In other words, the entire event had the feeling of an 18th century British-empiricist salon. The unscientific character of the speaker’s ideas stood in a strange juxtaposition with the emboldened individualistic and even freethinking spirit of both him and his audience. I really got the sense that, misguided though they were, these people were truly attempting to work from first-principles and derive some ideas about the world which were entirely their own. And of course, the results of this pursuit were just as rigorous as we’d expect them to be.
The popular understanding of the flat earth conspiracy is that it’s an unscientific way of thinking: that despite their claims to the contrary, its adherents have thoroughly rejected science and common sense in favor of wreckless ignorance. Under this conception the workshop I attended can only be viewed as a complete farce: as a testament of one man’s stupidity and arrogance in the face of established scientific facts.
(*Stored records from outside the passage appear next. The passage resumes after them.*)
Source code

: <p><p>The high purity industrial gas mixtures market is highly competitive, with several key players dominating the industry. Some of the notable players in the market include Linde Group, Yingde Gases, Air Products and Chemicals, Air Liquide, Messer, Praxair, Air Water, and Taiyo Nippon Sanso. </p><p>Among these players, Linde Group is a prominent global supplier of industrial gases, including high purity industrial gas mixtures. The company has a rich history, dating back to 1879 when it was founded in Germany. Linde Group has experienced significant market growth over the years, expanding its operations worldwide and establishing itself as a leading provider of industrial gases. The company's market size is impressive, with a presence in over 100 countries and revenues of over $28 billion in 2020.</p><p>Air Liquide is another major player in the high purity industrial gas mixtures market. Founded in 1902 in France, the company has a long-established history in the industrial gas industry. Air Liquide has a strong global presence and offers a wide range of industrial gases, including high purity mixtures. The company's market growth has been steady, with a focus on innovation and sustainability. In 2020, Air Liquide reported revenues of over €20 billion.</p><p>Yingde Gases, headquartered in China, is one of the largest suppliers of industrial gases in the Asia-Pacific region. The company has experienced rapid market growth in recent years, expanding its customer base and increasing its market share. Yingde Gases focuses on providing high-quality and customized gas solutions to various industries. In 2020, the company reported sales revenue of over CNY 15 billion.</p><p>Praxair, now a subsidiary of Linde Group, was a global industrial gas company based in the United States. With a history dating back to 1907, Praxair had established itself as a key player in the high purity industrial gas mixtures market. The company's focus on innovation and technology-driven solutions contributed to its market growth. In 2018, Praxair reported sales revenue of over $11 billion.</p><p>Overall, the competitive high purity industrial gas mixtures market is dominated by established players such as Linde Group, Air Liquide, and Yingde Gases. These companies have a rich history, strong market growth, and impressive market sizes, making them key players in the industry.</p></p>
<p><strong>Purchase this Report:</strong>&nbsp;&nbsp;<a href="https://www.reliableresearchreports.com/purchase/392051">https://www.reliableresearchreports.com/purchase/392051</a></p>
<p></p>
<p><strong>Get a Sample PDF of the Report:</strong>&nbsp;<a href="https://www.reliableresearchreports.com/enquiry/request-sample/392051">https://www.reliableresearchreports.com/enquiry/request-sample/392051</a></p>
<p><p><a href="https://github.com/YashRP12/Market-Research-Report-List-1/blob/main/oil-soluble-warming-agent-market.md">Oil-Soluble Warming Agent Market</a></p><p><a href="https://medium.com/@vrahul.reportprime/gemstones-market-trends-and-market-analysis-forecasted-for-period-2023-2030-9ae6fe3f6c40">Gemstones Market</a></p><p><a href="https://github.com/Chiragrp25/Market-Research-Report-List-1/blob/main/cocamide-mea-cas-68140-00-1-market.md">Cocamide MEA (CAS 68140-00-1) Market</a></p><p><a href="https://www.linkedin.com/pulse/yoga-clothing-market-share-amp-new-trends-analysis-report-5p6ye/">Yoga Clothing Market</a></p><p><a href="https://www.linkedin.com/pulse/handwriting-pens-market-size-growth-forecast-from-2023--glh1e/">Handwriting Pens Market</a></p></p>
But I want to suggest that on the contrary, despite its erroneous description of the Earth, the flat earth conspiracy is actually onto something, and that this surprising fact can be glimpsed in the nature of the workshop I attended.
The prevailing theme of the conference was the idea that people should confirm scientific truths with their own observations. The enemy wasn’t so much science as such but rather unreflecting submission to scientific conclusions, which the attendees saw as perfectly exemplified in the acceptance of the globe earth.
It was in this respect that the workshop speaker saw his activity not as unscientific, but rather as the height of rationality. For him a textbook on general relativity is useless for the simple reason that he doesn’t comprehend it, and that he doesn’t feel comfortable simply submitting to the authority of the person who wrote it. Like the shape of the Earth on which he lives, when it comes to the force of gravity, the speaker sought to make his own experience and the limits of his understanding — constrained as they admittedly were — as his exclusive points of departure.
And here we can actually say that there’s something ‘scientific’ about the flat earth conspiracy: its insistence on first-person confirmation. Wasn’t this, after all, the spirit of the Enlightment, and the calling-card of the Renaissance man who rejected submission to authority as a source of truth? No matter how silly and outright stupid the conclusions of flat earthers may be, we should always remember that they’re founded on the rejection of scientific assent, a phenomenon which is prevalent in our modern culture almost by necessity but which is seldom discussed.
So if we want to understand the flat earth conspiracy, and false-but-questionably-popular theories in general, we should seek to understand what makes them so compelling, an endeavor which is stillborn as soon as we dismiss them as ‘unscientific’. No, in the case of flat earth, the truly interesting critic only comes when we allow ourselves to be a little sympathetic and view the whole issue as one pitting scientific assent against personal confirmation and understanding.
Or to put it in a more memorable way: in quite a literal sense, the flat earth conspiracy should be understood as a theory which takes the individual’s lived experience as the basis of their worldview.